Been there done that, the wife tried so hard to make it tasty. But then you think about the things I've seen them eat.
When I find snakes at work or friends places I bring them home for mice patrol. I am careful not to run them over mowing with tractor. We do have Timber rattlers in New England but they are very rare, and not widespread. Probably a better chance of seeing a UFO.
I saw a story recently where they are planning on relocating some to an island wildlife sanctuary somewhere in Mass. They are very common here and I've seen 2 in my 10+yrs down here, 1 eastern diamond back at the house 2 at work, 4-5 copperheads, and dozens more cottonmouths. The overwhelming type of snakes I encounter are King Snakes - they eat all other snakes poisonous & non, then grey rat snakes - very adept climbers. The little ring-neck snakes are pretty common in the garden beds, and every time I cut the grass little worm snakes flee to the edge of the woods
Old joke but…… Take your bear roast out of the marinade and put it on a wood plank in the oven for 1.5 hours. Then remove if from the oven and take it off the plank. Throw the bear out and eat the plank.
I never saw any rattlers when I lived in Maine, but I'm sure there are a few, on certain places. Our DNR said there were no cougars fit the longest time. Then they found one living in an old barn, then several were spotted on trail cams. I've been forced into the house by a cougar a number of years ago at the cottage up in the northwoods of Wisconsin. Also, I don't think our state has acknowledged copperheads being here, but one was caught on fim in a woods on a show called "Outdoor Wisconsin" on a nature hike. The prevalence of cell phones now allows people to self document these cases, so that nobody can refute it when officials don't do their jobs.
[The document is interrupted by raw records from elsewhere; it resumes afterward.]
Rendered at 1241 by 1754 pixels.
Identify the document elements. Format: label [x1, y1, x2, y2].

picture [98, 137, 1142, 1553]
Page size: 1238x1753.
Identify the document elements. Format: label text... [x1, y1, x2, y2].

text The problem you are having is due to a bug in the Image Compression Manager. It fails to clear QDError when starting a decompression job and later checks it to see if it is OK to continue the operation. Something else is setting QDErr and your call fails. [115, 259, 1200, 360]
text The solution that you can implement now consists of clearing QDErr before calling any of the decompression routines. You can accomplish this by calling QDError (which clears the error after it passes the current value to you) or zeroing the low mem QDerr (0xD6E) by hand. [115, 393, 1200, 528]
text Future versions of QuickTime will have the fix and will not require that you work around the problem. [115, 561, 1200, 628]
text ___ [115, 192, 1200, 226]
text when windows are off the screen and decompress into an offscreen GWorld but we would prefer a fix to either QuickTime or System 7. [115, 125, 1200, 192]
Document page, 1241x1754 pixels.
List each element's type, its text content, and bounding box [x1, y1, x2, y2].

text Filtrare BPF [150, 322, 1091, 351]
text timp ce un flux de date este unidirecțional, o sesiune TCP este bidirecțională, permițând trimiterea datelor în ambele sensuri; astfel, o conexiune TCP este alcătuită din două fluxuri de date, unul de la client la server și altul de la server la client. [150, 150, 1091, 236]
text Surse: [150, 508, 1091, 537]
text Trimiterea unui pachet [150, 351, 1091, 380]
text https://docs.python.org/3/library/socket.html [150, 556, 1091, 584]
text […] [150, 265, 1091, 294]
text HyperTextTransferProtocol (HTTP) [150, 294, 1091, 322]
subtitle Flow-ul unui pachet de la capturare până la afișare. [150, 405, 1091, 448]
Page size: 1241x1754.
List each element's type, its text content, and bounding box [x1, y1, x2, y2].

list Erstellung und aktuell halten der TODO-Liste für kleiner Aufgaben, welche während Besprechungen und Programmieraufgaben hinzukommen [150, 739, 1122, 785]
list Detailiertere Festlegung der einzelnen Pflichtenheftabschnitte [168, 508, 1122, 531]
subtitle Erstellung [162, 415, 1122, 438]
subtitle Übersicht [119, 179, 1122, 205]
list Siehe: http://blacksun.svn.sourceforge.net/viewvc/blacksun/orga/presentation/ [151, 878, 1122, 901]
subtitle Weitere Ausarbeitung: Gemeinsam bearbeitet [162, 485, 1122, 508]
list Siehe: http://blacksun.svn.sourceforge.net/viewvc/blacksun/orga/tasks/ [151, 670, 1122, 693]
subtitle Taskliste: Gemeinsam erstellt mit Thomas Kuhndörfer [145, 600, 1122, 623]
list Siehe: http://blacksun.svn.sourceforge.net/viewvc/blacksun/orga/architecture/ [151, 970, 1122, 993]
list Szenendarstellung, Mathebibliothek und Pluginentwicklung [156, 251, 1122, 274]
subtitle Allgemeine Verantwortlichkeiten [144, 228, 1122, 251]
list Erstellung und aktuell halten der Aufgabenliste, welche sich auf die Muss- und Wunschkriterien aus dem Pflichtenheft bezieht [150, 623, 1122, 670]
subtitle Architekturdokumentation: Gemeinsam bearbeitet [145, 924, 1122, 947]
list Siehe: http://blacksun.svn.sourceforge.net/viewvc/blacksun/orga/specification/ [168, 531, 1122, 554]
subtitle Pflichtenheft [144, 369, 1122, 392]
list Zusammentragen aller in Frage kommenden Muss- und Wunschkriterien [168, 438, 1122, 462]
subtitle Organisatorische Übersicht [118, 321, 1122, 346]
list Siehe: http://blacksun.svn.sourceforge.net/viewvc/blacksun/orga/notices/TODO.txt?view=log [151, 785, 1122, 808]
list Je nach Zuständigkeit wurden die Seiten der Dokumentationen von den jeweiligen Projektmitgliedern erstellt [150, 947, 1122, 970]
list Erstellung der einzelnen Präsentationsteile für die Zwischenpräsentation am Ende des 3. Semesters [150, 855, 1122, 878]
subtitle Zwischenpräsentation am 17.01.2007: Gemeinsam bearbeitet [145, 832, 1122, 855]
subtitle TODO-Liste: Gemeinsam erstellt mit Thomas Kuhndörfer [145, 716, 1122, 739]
fuelrod you can have the plank I'll eat the bear. basod at least the state admitted that, but probably came up with a "just passing through " Horkn they are real but people want to condemn them from the start. Spent the better part of my life in the woods, seen a lot of animals that I wasn't sure of. Once saw a big black thing in southern aroostook county while hunting, wasn't quite sure what it was so I approached it. It ran. Later in the day I talked with 2 different people who both said it was a black cat, a BIG black cat. Still don't know today what it was. Back in the mid 90s a guy up north shot a huge coyote and called the wardens. A year later he was arrested for killing a wolf. If these guys or the biologists don't know what it is or admits to anything they don't want you to know, who are we to argue the fact of what it is or isn't?